▶ [TAREA]:
Responde estas preguntas sobre el texto acerca de los símbolos:
1. ¿De qué se ocupa la semiología?
2. ¿Qué postulaba Eliseo Verón sobre toda producción de sentido?
3. ¿Por qué los símbolos "hablan" claramente de una sociedad?

▶ [TEXTO EXTRAÍDO]:
═══

El ser humano es un sujeto simbólico. Al menos, en cuanto a que con todo –con todo– produce sentido y a que en todo –en todo– interpreta un sentido. Incluso, normalmente, sin que se dé cuenta.
La semiología, que se ocupa del estudio de los signos y de los símbolos, mucho puede decir sobre el tema. Y mucho dice. Por caso, el gran semiólogo argentino Eliseo Verón postulaba que toda producción de sentido es necesariamente social. Y que, además, todo fenómeno social es, en una de sus dimensiones, una producción de sentido.
En esa línea de pensamiento y porque por definición son convencionales, los símbolos “hablan” claramente de una sociedad. Como si se dijera que la expresan de manera metafórica, porque están ahí para representar algo distinto de lo que son ellos mismos.

═══

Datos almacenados
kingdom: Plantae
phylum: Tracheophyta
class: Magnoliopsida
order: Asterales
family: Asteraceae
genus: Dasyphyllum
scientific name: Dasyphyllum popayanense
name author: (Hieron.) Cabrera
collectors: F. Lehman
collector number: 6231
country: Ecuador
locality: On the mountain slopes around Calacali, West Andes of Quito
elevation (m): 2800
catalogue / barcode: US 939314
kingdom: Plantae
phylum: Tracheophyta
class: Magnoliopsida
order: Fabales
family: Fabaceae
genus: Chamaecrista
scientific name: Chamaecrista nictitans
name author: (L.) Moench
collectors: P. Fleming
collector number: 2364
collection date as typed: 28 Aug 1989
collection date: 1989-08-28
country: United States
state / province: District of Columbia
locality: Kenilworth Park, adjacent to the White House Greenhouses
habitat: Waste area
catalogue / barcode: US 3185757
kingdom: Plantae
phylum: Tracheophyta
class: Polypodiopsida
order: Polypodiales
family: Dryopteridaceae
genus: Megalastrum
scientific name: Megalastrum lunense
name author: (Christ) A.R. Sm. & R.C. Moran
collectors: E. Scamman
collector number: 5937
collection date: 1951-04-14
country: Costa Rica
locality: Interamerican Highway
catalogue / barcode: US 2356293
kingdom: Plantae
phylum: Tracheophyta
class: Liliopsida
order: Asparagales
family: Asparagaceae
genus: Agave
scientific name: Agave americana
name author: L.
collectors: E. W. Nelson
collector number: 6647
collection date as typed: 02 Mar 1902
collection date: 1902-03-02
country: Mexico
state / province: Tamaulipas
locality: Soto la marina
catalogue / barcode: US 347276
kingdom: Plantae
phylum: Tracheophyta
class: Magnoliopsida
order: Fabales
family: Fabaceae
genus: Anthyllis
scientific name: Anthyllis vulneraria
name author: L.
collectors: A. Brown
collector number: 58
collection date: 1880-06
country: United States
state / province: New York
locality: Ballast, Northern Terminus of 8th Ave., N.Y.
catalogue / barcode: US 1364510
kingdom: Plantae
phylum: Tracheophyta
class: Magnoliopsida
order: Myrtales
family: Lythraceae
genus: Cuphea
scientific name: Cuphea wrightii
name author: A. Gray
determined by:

═══

▶ [RESPUESTA ESCRITA]:
1. Del estudio de los signos y de los símbolos.
2. Que es necesariamente social.
3. Porque por definición son convencionales.